En el laboratorio, podemos repetir experimentos, aislar variables, descartar resultados fallidos sin consecuencias permanentes. En la sociedad, cada "experimento" altera irreversiblemente el tejido social. No podemos volver atrás y "repetir el experimento" con condiciones ligeramente diferentes. Los seres humanos no son partículas en un acelerador ni ratones en un laberinto; son sujetos con derechos, con dignidad, con proyectos de vida que merecen respeto. Como señaló Robert Nozick con su habitual agudeza, hay cosas que no podemos hacer a las personas sin violar sus derechos fundamentales, incluso si el resultado agregado fuera positivo. El método de ensayo y error, tan fructífero en las ciencias naturales, encuentra límites éticos infranqueables cuando se aplica a seres humanos.
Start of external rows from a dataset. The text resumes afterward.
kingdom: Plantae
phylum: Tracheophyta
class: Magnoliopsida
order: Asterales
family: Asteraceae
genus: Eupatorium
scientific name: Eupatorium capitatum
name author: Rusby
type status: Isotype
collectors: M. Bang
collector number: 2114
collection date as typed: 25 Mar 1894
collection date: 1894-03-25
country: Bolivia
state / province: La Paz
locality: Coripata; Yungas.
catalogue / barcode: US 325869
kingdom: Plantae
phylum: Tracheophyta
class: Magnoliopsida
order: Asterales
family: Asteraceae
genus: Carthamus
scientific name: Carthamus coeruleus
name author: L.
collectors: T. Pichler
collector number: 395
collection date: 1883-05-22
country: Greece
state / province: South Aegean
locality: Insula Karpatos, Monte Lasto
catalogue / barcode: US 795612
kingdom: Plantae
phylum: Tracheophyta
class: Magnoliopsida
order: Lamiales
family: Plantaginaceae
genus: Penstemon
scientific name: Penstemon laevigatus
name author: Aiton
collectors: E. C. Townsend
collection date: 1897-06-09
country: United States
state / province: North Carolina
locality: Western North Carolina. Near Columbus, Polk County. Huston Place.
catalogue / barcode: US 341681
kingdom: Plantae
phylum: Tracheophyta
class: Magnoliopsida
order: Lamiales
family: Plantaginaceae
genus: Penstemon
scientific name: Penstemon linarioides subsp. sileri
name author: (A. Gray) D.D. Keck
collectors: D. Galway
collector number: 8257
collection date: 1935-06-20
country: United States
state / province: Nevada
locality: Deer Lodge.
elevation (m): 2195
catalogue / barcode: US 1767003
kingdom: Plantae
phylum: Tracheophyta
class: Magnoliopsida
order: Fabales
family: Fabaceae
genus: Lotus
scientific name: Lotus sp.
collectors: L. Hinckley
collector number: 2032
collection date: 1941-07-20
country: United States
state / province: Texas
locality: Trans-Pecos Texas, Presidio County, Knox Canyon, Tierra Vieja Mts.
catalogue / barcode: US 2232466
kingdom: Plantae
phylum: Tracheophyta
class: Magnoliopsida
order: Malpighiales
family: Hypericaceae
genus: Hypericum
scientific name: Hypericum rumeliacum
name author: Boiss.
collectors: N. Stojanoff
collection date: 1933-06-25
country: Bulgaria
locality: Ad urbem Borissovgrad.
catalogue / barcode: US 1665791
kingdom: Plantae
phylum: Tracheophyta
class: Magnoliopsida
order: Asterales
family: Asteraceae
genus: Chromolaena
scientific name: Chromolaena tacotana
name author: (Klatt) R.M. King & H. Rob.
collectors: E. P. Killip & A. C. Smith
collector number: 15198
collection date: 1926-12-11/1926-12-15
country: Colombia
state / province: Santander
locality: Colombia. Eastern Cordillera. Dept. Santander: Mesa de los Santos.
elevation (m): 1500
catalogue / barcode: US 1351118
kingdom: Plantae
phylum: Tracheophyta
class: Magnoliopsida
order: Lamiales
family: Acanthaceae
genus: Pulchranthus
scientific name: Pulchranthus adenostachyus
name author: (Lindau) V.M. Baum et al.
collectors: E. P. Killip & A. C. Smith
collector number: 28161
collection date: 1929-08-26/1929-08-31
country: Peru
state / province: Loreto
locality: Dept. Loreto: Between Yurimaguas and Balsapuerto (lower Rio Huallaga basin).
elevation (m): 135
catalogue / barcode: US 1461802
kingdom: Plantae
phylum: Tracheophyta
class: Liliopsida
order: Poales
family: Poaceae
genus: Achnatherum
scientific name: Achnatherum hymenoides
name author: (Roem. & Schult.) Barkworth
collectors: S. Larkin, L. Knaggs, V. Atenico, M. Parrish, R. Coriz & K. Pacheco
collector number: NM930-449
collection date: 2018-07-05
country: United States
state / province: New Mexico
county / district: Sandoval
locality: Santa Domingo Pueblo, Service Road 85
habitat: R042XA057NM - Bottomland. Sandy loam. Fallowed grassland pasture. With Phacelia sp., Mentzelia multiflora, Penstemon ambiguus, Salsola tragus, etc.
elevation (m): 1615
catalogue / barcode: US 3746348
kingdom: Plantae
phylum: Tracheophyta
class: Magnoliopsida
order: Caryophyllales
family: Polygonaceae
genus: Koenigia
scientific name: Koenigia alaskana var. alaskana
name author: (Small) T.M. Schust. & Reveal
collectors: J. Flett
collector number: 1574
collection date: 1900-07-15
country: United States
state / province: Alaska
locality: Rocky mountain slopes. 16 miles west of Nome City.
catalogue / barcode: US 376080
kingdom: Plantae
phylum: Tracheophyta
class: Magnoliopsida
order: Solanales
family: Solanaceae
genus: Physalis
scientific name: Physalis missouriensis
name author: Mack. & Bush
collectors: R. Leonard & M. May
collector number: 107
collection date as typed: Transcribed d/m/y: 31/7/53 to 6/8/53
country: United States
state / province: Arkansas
El verdadero radicalismo de la prudencia
Concluyo con una paradoja que espero haya quedado clara a lo largo de esta reflexión: en un mundo obsesionado con el cambio por el cambio mismo, la actitud verdaderamente radical puede ser la prudencia reaccionaria. Cuando todos corren hacia adelante sin mirar dónde pisan, detenerse a examinar el terreno no es cobardía sino sabiduría.
La reacción prudente no es enemiga del progreso genuino. Al contrario, es su condición de posibilidad. Solo comprendiendo profundamente lo que tenemos podemos mejorarlo sin destruir inadvertidamente aquello que, aunque imperfecto, cumple funciones vitales. Solo respetando la complejidad de lo existente podemos aspirar a reformas que perduren y mejoren genuinamente la condición humana.
En última instancia, la prudencia reaccionaria es un acto de humildad intelectual. Es reconocer que el mundo es más complejo que nuestros modelos, que las sociedades humanas no son máquinas que podamos desarmar y reconstruir a voluntad, que cada generación hereda un legado imperfecto pero valioso que debe ser comprendido antes de ser transformado.
En tiempos de cambio acelerado y transformación constante, esta humildad no es conservadurismo obtuso sino sabiduría necesaria. Es, quizás, la actitud más revolucionaria de todas: la que insiste en que antes de derribar la valla, debemos entender por qué está allí. Solo entonces podremos decidir, con conocimiento y prudencia, si debe permanecer o si ha llegado el momento de removerla.